As I am sure has been the case in many departments, our catalog offerings used to be like a menu in restaurants of the former Soviet Union—many items listed but very few available. We went through and discarded two-thirds of the old courses. We also produced ten or so new permanent umbrella-like courses, both for graduates and for undergraduates, where different topics can be taught each year. The courses planned for next year include Russia, Eastern Europe, and the West: Comparative Pragmatics and Discourse; The Other Europe: Contemporary East European Fiction; and Literary, Cultural, and Film Studies of the Post-Soviet Era.

We also did a major overhaul of our graduate program, which no longer offers two tracks, for the MA and the PhD, as has been the tradition. Instead, we now offer one MA and one PhD, both in Slavic languages, literatures, and cultures. The requirements for the MA include two linguistics courses, two Russian literature and culture course, one course on Eastern European literature and culture, a Slavic language pedagogy course, fifth-year Russian, at least one year of a second Slavic language, and a general proseminar on how to use Slavic resources.

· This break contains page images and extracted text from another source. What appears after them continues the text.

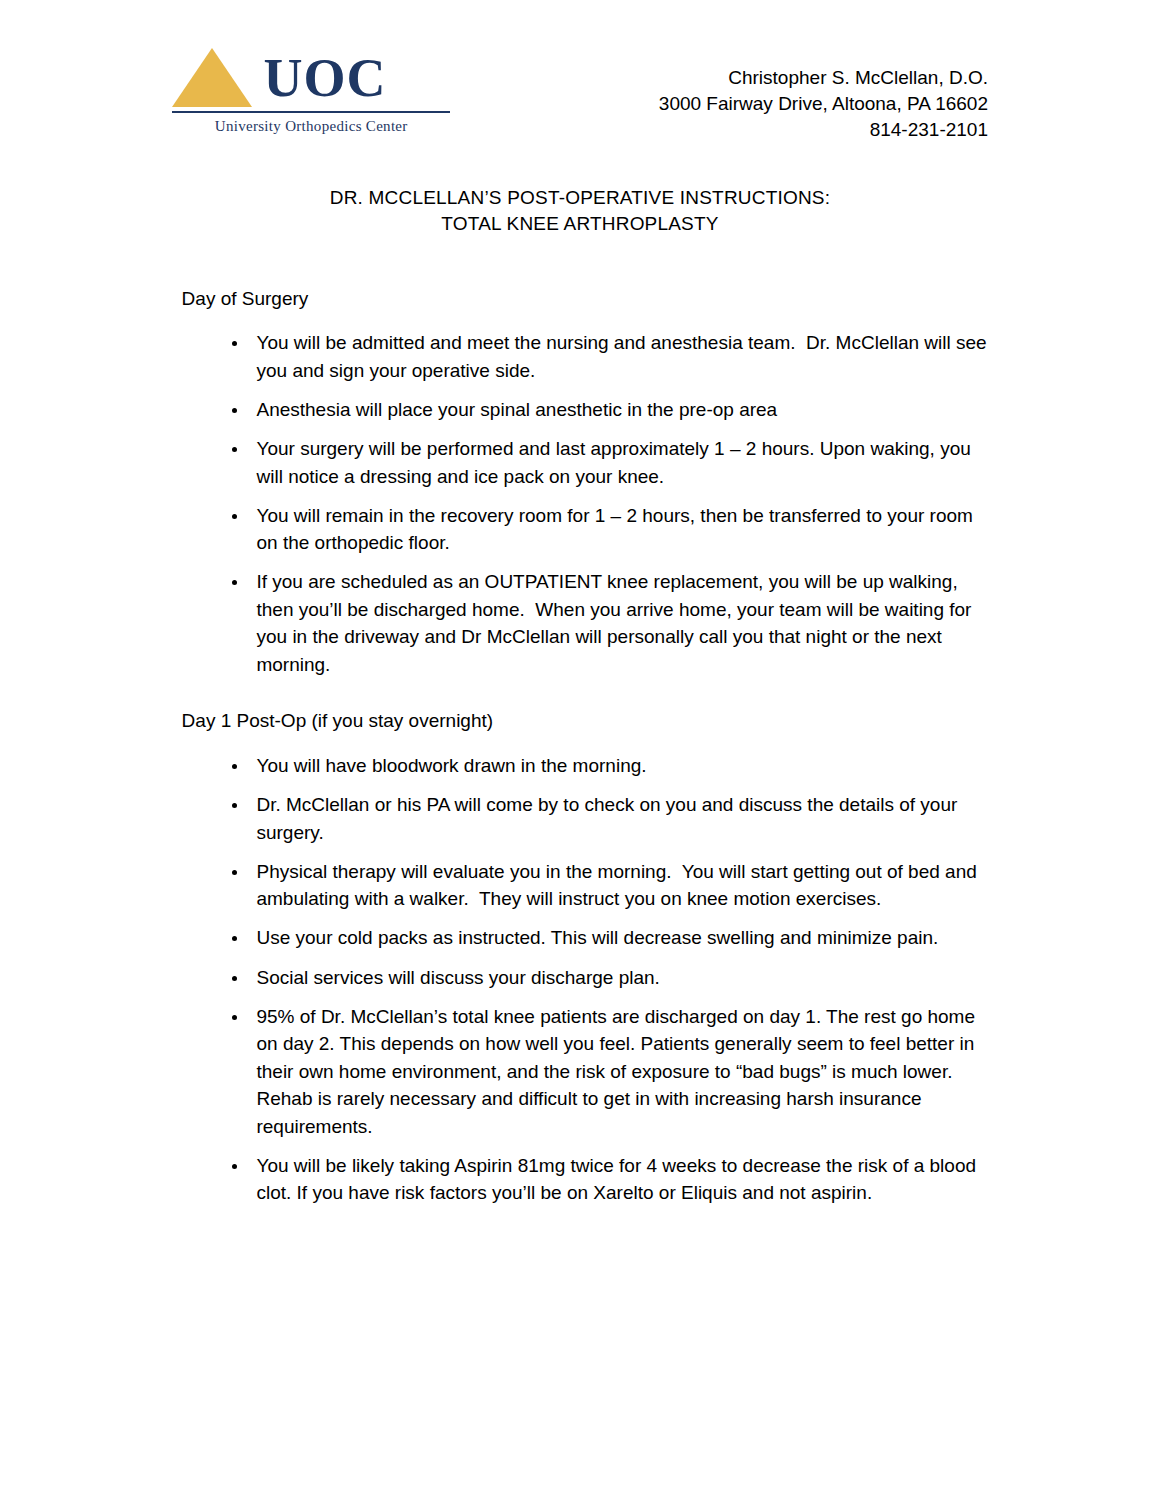UOC
University Orthopedics Center
Christopher S. McClellan, D.O.
3000 Fairway Drive, Altoona, PA 16602
814-231-2101
DR. MCCLELLAN’S POST-OPERATIVE INSTRUCTIONS:
TOTAL KNEE ARTHROPLASTY
Day of Surgery
You will be admitted and meet the nursing and anesthesia team. Dr. McClellan will see you and sign your operative side.
Anesthesia will place your spinal anesthetic in the pre-op area
Your surgery will be performed and last approximately 1 – 2 hours. Upon waking, you will notice a dressing and ice pack on your knee.
You will remain in the recovery room for 1 – 2 hours, then be transferred to your room on the orthopedic floor.
If you are scheduled as an OUTPATIENT knee replacement, you will be up walking, then you’ll be discharged home. When you arrive home, your team will be waiting for you in the driveway and Dr McClellan will personally call you that night or the next morning.
Day 1 Post-Op (if you stay overnight)
You will have bloodwork drawn in the morning.
Dr. McClellan or his PA will come by to check on you and discuss the details of your surgery.
Physical therapy will evaluate you in the morning. You will start getting out of bed and ambulating with a walker. They will instruct you on knee motion exercises.
Use your cold packs as instructed. This will decrease swelling and minimize pain.
Social services will discuss your discharge plan.
95% of Dr. McClellan’s total knee patients are discharged on day 1. The rest go home on day 2. This depends on how well you feel. Patients generally seem to feel better in their own home environment, and the risk of exposure to “bad bugs” is much lower. Rehab is rarely necessary and difficult to get in with increasing harsh insurance requirements.
You will be likely taking Aspirin 81mg twice for 4 weeks to decrease the risk of a blood clot. If you have risk factors you’ll be on Xarelto or Eliquis and not aspirin.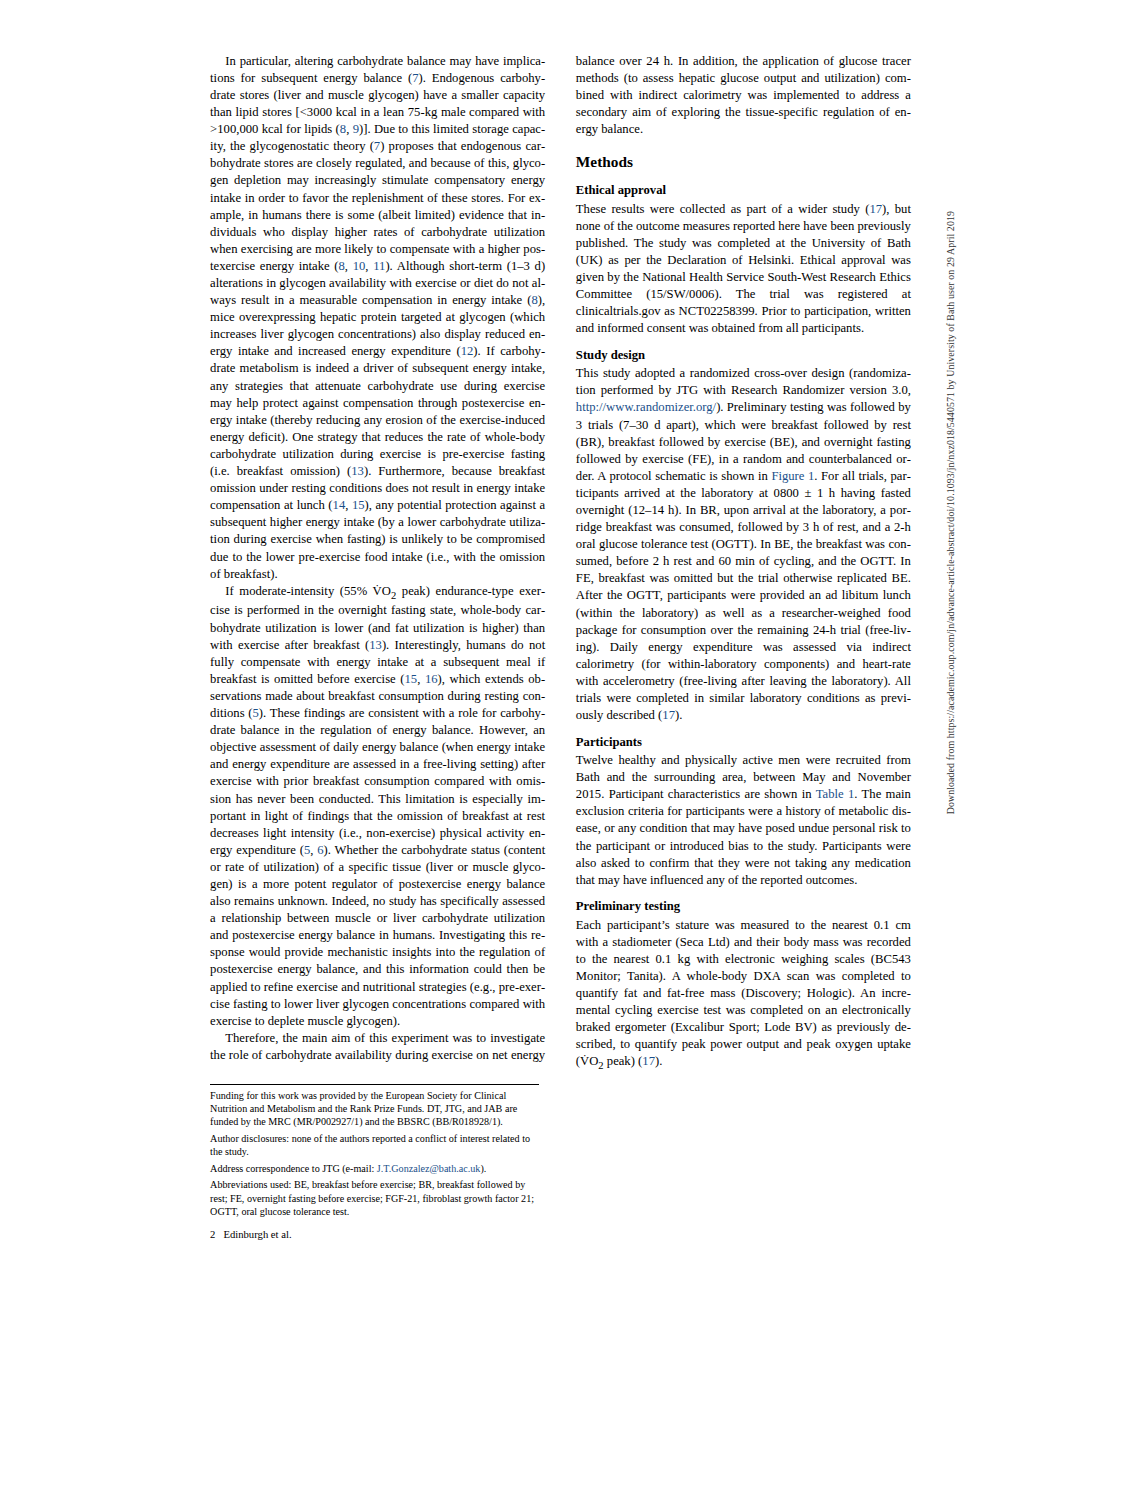Downloaded from https://academic.oup.com/jn/advance-article-abstract/doi/10.1093/jn/nxz018/5440571 by University of Bath user on 29 April 2019
In particular, altering carbohydrate balance may have implications for subsequent energy balance (7). Endogenous carbohydrate stores (liver and muscle glycogen) have a smaller capacity than lipid stores [<3000 kcal in a lean 75-kg male compared with >100,000 kcal for lipids (8, 9)]. Due to this limited storage capacity, the glycogenostatic theory (7) proposes that endogenous carbohydrate stores are closely regulated, and because of this, glycogen depletion may increasingly stimulate compensatory energy intake in order to favor the replenishment of these stores. For example, in humans there is some (albeit limited) evidence that individuals who display higher rates of carbohydrate utilization when exercising are more likely to compensate with a higher postexercise energy intake (8, 10, 11). Although short-term (1–3 d) alterations in glycogen availability with exercise or diet do not always result in a measurable compensation in energy intake (8), mice overexpressing hepatic protein targeted at glycogen (which increases liver glycogen concentrations) also display reduced energy intake and increased energy expenditure (12). If carbohydrate metabolism is indeed a driver of subsequent energy intake, any strategies that attenuate carbohydrate use during exercise may help protect against compensation through postexercise energy intake (thereby reducing any erosion of the exercise-induced energy deficit). One strategy that reduces the rate of whole-body carbohydrate utilization during exercise is pre-exercise fasting (i.e. breakfast omission) (13). Furthermore, because breakfast omission under resting conditions does not result in energy intake compensation at lunch (14, 15), any potential protection against a subsequent higher energy intake (by a lower carbohydrate utilization during exercise when fasting) is unlikely to be compromised due to the lower pre-exercise food intake (i.e., with the omission of breakfast).
If moderate-intensity (55% V̇O2 peak) endurance-type exercise is performed in the overnight fasting state, whole-body carbohydrate utilization is lower (and fat utilization is higher) than with exercise after breakfast (13). Interestingly, humans do not fully compensate with energy intake at a subsequent meal if breakfast is omitted before exercise (15, 16), which extends observations made about breakfast consumption during resting conditions (5). These findings are consistent with a role for carbohydrate balance in the regulation of energy balance. However, an objective assessment of daily energy balance (when energy intake and energy expenditure are assessed in a free-living setting) after exercise with prior breakfast consumption compared with omission has never been conducted. This limitation is especially important in light of findings that the omission of breakfast at rest decreases light intensity (i.e., non-exercise) physical activity energy expenditure (5, 6). Whether the carbohydrate status (content or rate of utilization) of a specific tissue (liver or muscle glycogen) is a more potent regulator of postexercise energy balance also remains unknown. Indeed, no study has specifically assessed a relationship between muscle or liver carbohydrate utilization and postexercise energy balance in humans. Investigating this response would provide mechanistic insights into the regulation of postexercise energy balance, and this information could then be applied to refine exercise and nutritional strategies (e.g., pre-exercise fasting to lower liver glycogen concentrations compared with exercise to deplete muscle glycogen).
Therefore, the main aim of this experiment was to investigate the role of carbohydrate availability during exercise on net energy balance over 24 h. In addition, the application of glucose tracer methods (to assess hepatic glucose output and utilization) combined with indirect calorimetry was implemented to address a secondary aim of exploring the tissue-specific regulation of energy balance.
Methods
Ethical approval
These results were collected as part of a wider study (17), but none of the outcome measures reported here have been previously published. The study was completed at the University of Bath (UK) as per the Declaration of Helsinki. Ethical approval was given by the National Health Service South-West Research Ethics Committee (15/SW/0006). The trial was registered at clinicaltrials.gov as NCT02258399. Prior to participation, written and informed consent was obtained from all participants.
Study design
This study adopted a randomized cross-over design (randomization performed by JTG with Research Randomizer version 3.0, http://www.randomizer.org/). Preliminary testing was followed by 3 trials (7–30 d apart), which were breakfast followed by rest (BR), breakfast followed by exercise (BE), and overnight fasting followed by exercise (FE), in a random and counterbalanced order. A protocol schematic is shown in Figure 1. For all trials, participants arrived at the laboratory at 0800 ± 1 h having fasted overnight (12–14 h). In BR, upon arrival at the laboratory, a porridge breakfast was consumed, followed by 3 h of rest, and a 2-h oral glucose tolerance test (OGTT). In BE, the breakfast was consumed, before 2 h rest and 60 min of cycling, and the OGTT. In FE, breakfast was omitted but the trial otherwise replicated BE. After the OGTT, participants were provided an ad libitum lunch (within the laboratory) as well as a researcher-weighed food package for consumption over the remaining 24-h trial (free-living). Daily energy expenditure was assessed via indirect calorimetry (for within-laboratory components) and heart-rate with accelerometry (free-living after leaving the laboratory). All trials were completed in similar laboratory conditions as previously described (17).
Participants
Twelve healthy and physically active men were recruited from Bath and the surrounding area, between May and November 2015. Participant characteristics are shown in Table 1. The main exclusion criteria for participants were a history of metabolic disease, or any condition that may have posed undue personal risk to the participant or introduced bias to the study. Participants were also asked to confirm that they were not taking any medication that may have influenced any of the reported outcomes.
Preliminary testing
Each participant’s stature was measured to the nearest 0.1 cm with a stadiometer (Seca Ltd) and their body mass was recorded to the nearest 0.1 kg with electronic weighing scales (BC543 Monitor; Tanita). A whole-body DXA scan was completed to quantify fat and fat-free mass (Discovery; Hologic). An incremental cycling exercise test was completed on an electronically braked ergometer (Excalibur Sport; Lode BV) as previously described, to quantify peak power output and peak oxygen uptake (V̇O2 peak) (17).
Funding for this work was provided by the European Society for Clinical Nutrition and Metabolism and the Rank Prize Funds. DT, JTG, and JAB are funded by the MRC (MR/P002927/1) and the BBSRC (BB/R018928/1).
Author disclosures: none of the authors reported a conflict of interest related to the study.
Address correspondence to JTG (e-mail: J.T.Gonzalez@bath.ac.uk).
Abbreviations used: BE, breakfast before exercise; BR, breakfast followed by rest; FE, overnight fasting before exercise; FGF-21, fibroblast growth factor 21; OGTT, oral glucose tolerance test.
2 Edinburgh et al.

Given the reality of the market these days, we intend to cut down on our PhD program and accept, or encourage to continue, only very strong candidates. Since we cannot be sure these days whether all our vacancies will be filled in the future or what kinds of specialists we may want to attract for our changing curricular needs, admission to the PhD program will depend on the faculty's judgment that teaching and library resources are sufficient for the proposed course of study. Our PhD program is now fashioned as a flexible system of students working closely with their committees in designing their course work in accordance with their particular research interests, fields, and needs. It is still too early to see what effect this new system will have on our enrollments, but we feel that by giving most of our attention to the undergraduate program and streamlining our graduate programs, we can better control both our enrollments and our resources.

One other point may prove helpful. During our battles with the university administration, we were supported by many alumni and their spouses or friends. This Support has since been translated into a strong group within the UW Alumni Association, which calls itself Alumni and Friends of the UW Slavic Department. Its members raise money for our outreach functions, aid us with activities in the department, and help keep vital links between us and the communities outside the university. Fund-raising in general has become a much more visible part of our existence than it was before the threatened elimination. We have established several outreach funds for doing community service, like retreats for high school students in the state of Washington who are taking Russian, and the Russian Olympiads.

To finish this article on an upbeat note, I think most of the changes we have instituted and the new activities we have engaged in since our near-death experience three years ago are useful and, in some ways, even essential, given the situation we find ourselves in. The universities are changing, whether we like it or not (most of us, for good reasons, do not). The trick, I believe, is to anticipate these changes and to deal with them in a way that the departments, rather than the university administrations, see fit. We were lucky to have survived and then to be able to implement the changes still mostly on our terms. Other programs may not have that luxury once they are put on the chopping block. Therefore, as I mentioned earlier, the best medicine against what one of my favorite writers, Vladimir Nabokov, would call “invitation to a beheading” may be to stay ahead of the curve or, to use the same author's formulation, ahead of the “bend sinister,” rather than to find ourselves irrevocably behind it.


The author is Associate Professor in the Department of Slavic Languages and Literatures at the University of Washington. This essay is based on her presentation at ADFL Seminar West, 26–28 June 1997, in Colorado Springs, Colorado.